→ Task description
Please tally the lines of the records that contain "produktus" and send back only the total.

→ Extracted data
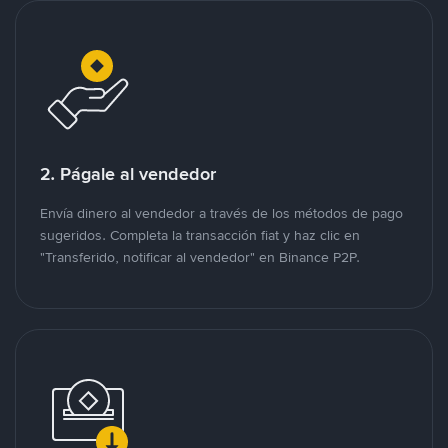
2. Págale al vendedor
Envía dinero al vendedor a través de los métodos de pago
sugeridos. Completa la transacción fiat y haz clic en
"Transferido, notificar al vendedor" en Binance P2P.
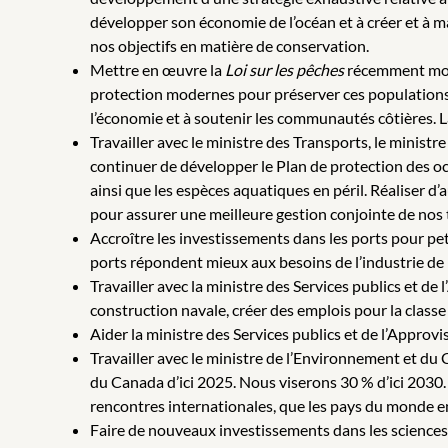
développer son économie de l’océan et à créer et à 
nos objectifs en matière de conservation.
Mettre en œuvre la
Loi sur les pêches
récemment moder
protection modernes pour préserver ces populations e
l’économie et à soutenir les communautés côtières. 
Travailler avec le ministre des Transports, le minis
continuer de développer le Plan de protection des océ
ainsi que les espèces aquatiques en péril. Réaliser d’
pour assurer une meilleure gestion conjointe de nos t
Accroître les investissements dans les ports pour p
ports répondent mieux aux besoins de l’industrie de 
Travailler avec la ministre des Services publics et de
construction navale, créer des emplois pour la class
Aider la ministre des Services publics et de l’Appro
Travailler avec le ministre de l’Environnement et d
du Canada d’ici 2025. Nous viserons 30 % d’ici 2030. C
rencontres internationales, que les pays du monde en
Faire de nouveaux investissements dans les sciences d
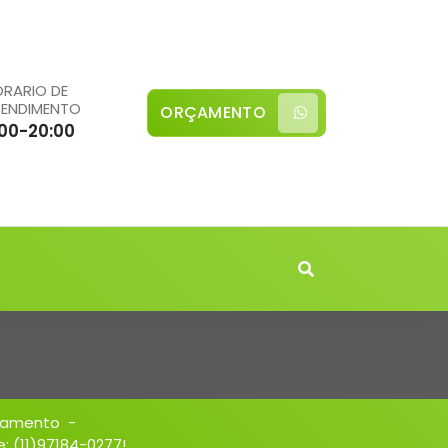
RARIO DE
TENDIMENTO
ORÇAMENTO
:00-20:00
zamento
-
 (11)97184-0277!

==

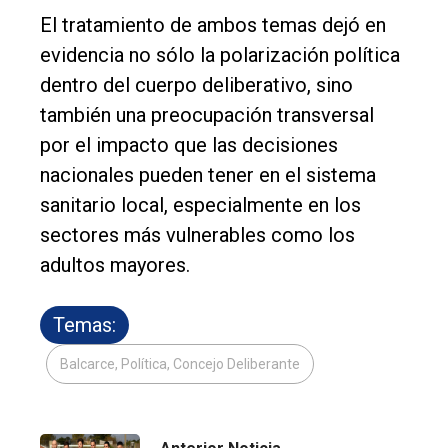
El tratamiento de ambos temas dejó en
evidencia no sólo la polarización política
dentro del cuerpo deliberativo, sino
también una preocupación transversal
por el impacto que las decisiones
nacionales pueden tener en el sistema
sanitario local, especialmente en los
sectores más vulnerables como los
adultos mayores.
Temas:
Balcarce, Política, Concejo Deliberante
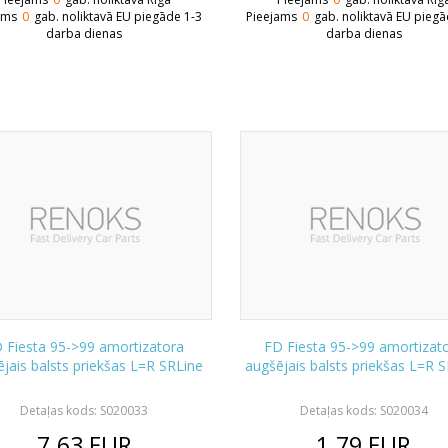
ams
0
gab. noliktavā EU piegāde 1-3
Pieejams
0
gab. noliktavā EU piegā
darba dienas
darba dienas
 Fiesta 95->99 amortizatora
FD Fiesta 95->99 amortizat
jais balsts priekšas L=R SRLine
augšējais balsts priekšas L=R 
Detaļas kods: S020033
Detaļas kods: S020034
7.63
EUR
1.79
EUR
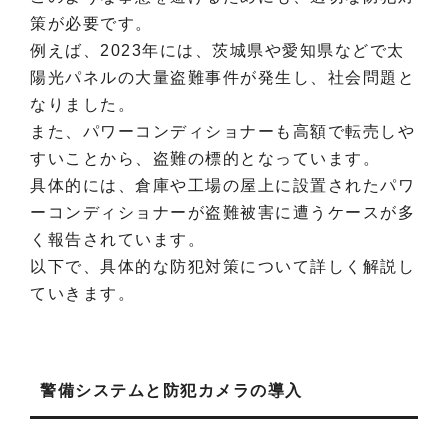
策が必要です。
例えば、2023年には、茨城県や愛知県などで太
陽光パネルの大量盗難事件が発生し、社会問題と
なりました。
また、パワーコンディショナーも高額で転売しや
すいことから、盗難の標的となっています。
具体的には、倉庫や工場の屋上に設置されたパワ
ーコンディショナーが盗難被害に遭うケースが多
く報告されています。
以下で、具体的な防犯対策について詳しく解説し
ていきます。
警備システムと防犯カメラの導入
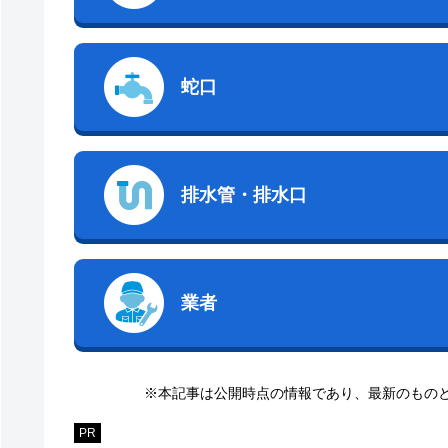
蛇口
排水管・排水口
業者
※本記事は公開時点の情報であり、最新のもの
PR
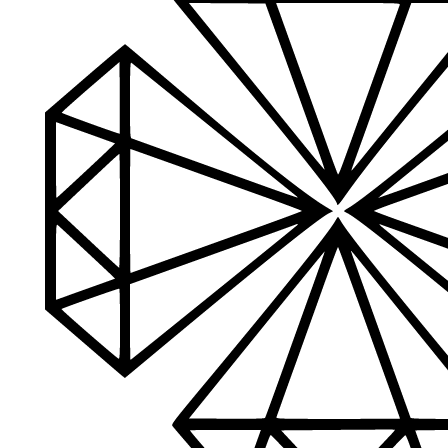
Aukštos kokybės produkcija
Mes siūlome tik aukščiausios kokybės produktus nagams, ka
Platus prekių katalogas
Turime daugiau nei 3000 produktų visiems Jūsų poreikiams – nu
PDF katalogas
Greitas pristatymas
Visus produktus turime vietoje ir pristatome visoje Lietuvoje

→ Finished exercise
2